POETRY / JULY/AUGUST 2024

Heartwood

BY BRUCE TAYLOR

Published 6:30, July 26, 2024

A week in May, dividing logs
to build my wall of warmth.
It’s pleasant work,
I get to see the insides of some trees.

The pale stuff just below the bark,
that is the sapwood, where the new cells
aggregate and grow
and put out stalks and stems and look for light.

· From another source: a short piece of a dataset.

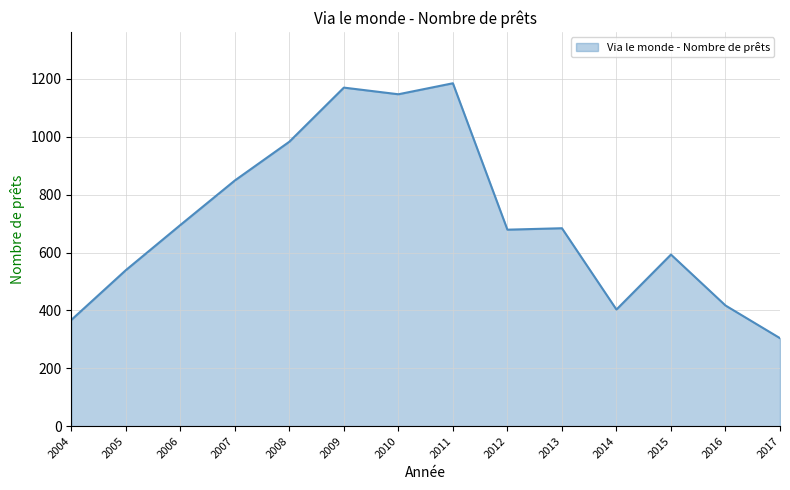

What is the difference between the maximum and minimum values?

881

The dark interior of the wood
is soaked in phenols, terpenes,
and sharp-smelling resins,
like the corpse of an Egyptian god-king.
That is the heartwood,
rot resisting, wormproof, dead.
A pilaster of fragrant
and unbending darkness,
suitable for building things that last.

Sixty now, and oddly stiff,
I’m still in large part sapwood,
working in a sun that comes and goes.
The days are short, the air a little cold.

The trees around seem
stuck forever in the shapes they have,
nakedly alert against the sky.
The last of the season’s geese go by,
low to the river, backlit by the sun,
honking as if their team has finally won.
I stop to watch them as they fly
and barely feel my so-called self,
this dissipating zone
of inwardness, outside.
Why can’t I simply be here, like a stone?
A year ago today, my mother died.
And here I am, exactly as before,
splitting the old wood open,
stacking it beside the basement door.

This is what grief becomes,
a branchy frame that lifts
the still-green foliage of me.
An emptiness that hardens to a tree,
the curling stem
on which my moments open,
green and soft.
The loss that holds the rest of it aloft.